(Stored data)
##############################
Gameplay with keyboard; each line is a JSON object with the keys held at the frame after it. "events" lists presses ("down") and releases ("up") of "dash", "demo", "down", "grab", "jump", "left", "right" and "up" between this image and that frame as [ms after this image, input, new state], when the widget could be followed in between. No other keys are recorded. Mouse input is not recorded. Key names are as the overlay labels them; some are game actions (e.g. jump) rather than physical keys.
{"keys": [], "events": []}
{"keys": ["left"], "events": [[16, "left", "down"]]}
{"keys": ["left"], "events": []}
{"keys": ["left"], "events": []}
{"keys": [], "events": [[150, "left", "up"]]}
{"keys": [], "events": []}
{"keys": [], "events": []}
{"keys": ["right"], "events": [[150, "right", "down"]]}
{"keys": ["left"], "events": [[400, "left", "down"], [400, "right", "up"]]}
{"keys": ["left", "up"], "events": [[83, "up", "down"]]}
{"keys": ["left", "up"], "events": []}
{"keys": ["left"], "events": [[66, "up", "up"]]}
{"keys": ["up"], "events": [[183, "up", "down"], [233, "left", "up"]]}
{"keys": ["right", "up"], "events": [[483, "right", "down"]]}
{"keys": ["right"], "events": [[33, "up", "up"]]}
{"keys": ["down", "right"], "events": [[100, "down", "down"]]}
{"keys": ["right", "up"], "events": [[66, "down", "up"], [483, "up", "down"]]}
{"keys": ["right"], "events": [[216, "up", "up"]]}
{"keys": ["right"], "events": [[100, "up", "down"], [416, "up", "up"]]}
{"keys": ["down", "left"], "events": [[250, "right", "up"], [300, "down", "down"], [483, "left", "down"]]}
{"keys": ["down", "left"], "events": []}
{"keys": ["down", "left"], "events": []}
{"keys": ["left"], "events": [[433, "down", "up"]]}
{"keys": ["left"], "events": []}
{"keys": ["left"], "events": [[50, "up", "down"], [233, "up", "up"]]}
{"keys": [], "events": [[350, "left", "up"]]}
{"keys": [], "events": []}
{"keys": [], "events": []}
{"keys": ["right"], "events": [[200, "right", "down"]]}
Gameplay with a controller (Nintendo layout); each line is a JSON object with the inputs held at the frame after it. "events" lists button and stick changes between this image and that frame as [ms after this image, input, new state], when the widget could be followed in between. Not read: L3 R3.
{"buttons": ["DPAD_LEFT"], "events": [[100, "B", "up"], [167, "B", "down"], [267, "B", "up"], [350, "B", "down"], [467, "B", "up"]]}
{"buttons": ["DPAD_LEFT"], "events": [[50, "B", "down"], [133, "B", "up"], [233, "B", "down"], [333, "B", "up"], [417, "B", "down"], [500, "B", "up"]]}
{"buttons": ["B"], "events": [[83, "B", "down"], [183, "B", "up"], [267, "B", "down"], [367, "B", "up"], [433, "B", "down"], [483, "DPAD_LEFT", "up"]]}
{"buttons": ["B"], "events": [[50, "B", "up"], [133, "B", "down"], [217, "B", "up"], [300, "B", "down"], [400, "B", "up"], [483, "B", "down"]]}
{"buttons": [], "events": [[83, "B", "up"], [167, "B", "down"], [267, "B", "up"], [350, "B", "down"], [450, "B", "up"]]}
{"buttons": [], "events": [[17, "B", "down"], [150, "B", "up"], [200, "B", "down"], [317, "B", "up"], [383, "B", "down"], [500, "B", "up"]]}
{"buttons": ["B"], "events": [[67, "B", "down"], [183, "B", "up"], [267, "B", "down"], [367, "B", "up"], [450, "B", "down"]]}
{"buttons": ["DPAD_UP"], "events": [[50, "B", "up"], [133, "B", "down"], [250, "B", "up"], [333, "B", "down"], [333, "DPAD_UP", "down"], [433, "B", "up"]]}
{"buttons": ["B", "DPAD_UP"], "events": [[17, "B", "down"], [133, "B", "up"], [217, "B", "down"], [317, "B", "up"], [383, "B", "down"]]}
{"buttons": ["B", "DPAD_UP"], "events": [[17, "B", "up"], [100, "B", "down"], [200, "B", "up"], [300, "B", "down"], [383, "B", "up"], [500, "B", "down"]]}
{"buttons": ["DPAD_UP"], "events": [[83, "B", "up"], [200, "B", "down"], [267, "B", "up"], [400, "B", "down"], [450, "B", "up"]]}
##############################
### Activity
Each record is to be repeated word for word, with none skipped.

### The answer
Gameplay with keyboard; each line is a JSON object with the keys held at the frame after it. "events" lists presses ("down") and releases ("up") of "dash", "demo", "down", "grab", "jump", "left", "right" and "up" between this image and that frame as [ms after this image, input, new state], when the widget could be followed in between. No other keys are recorded. Mouse input is not recorded. Key names are as the overlay labels them; some are game actions (e.g. jump) rather than physical keys.
{"keys": [], "events": []}
{"keys": ["left"], "events": [[16, "left", "down"]]}
{"keys": ["left"], "events": []}
{"keys": ["left"], "events": []}
{"keys": [], "events": [[150, "left", "up"]]}
{"keys": [], "events": []}
{"keys": [], "events": []}
{"keys": ["right"], "events": [[150, "right", "down"]]}
{"keys": ["left"], "events": [[400, "left", "down"], [400, "right", "up"]]}
{"keys": ["left", "up"], "events": [[83, "up", "down"]]}
{"keys": ["left", "up"], "events": []}
{"keys": ["left"], "events": [[66, "up", "up"]]}
{"keys": ["up"], "events": [[183, "up", "down"], [233, "left", "up"]]}
{"keys": ["right", "up"], "events": [[483, "right", "down"]]}
{"keys": ["right"], "events": [[33, "up", "up"]]}
{"keys": ["down", "right"], "events": [[100, "down", "down"]]}
{"keys": ["right", "up"], "events": [[66, "down", "up"], [483, "up", "down"]]}
{"keys": ["right"], "events": [[216, "up", "up"]]}
{"keys": ["right"], "events": [[100, "up", "down"], [416, "up", "up"]]}
{"keys": ["down", "left"], "events": [[250, "right", "up"], [300, "down", "down"], [483, "left", "down"]]}
{"keys": ["down", "left"], "events": []}
{"keys": ["down", "left"], "events": []}
{"keys": ["left"], "events": [[433, "down", "up"]]}
{"keys": ["left"], "events": []}
{"keys": ["left"], "events": [[50, "up", "down"], [233, "up", "up"]]}
{"keys": [], "events": [[350, "left", "up"]]}
{"keys": [], "events": []}
{"keys": [], "events": []}
{"keys": ["right"], "events": [[200, "right", "down"]]}
Gameplay with a controller (Nintendo layout); each line is a JSON object with the inputs held at the frame after it. "events" lists button and stick changes between this image and that frame as [ms after this image, input, new state], when the widget could be followed in between. Not read: L3 R3.
{"buttons": ["DPAD_LEFT"], "events": [[100, "B", "up"], [167, "B", "down"], [267, "B", "up"], [350, "B", "down"], [467, "B", "up"]]}
{"buttons": ["DPAD_LEFT"], "events": [[50, "B", "down"], [133, "B", "up"], [233, "B", "down"], [333, "B", "up"], [417, "B", "down"], [500, "B", "up"]]}
{"buttons": ["B"], "events": [[83, "B", "down"], [183, "B", "up"], [267, "B", "down"], [367, "B", "up"], [433, "B", "down"], [483, "DPAD_LEFT", "up"]]}
{"buttons": ["B"], "events": [[50, "B", "up"], [133, "B", "down"], [217, "B", "up"], [300, "B", "down"], [400, "B", "up"], [483, "B", "down"]]}
{"buttons": [], "events": [[83, "B", "up"], [167, "B", "down"], [267, "B", "up"], [350, "B", "down"], [450, "B", "up"]]}
{"buttons": [], "events": [[17, "B", "down"], [150, "B", "up"], [200, "B", "down"], [317, "B", "up"], [383, "B", "down"], [500, "B", "up"]]}
{"buttons": ["B"], "events": [[67, "B", "down"], [183, "B", "up"], [267, "B", "down"], [367, "B", "up"], [450, "B", "down"]]}
{"buttons": ["DPAD_UP"], "events": [[50, "B", "up"], [133, "B", "down"], [250, "B", "up"], [333, "B", "down"], [333, "DPAD_UP", "down"], [433, "B", "up"]]}
{"buttons": ["B", "DPAD_UP"], "events": [[17, "B", "down"], [133, "B", "up"], [217, "B", "down"], [317, "B", "up"], [383, "B", "down"]]}
{"buttons": ["B", "DPAD_UP"], "events": [[17, "B", "up"], [100, "B", "down"], [200, "B", "up"], [300, "B", "down"], [383, "B", "up"], [500, "B", "down"]]}
{"buttons": ["DPAD_UP"], "events": [[83, "B", "up"], [200, "B", "down"], [267, "B", "up"], [400, "B", "down"], [450, "B", "up"]]}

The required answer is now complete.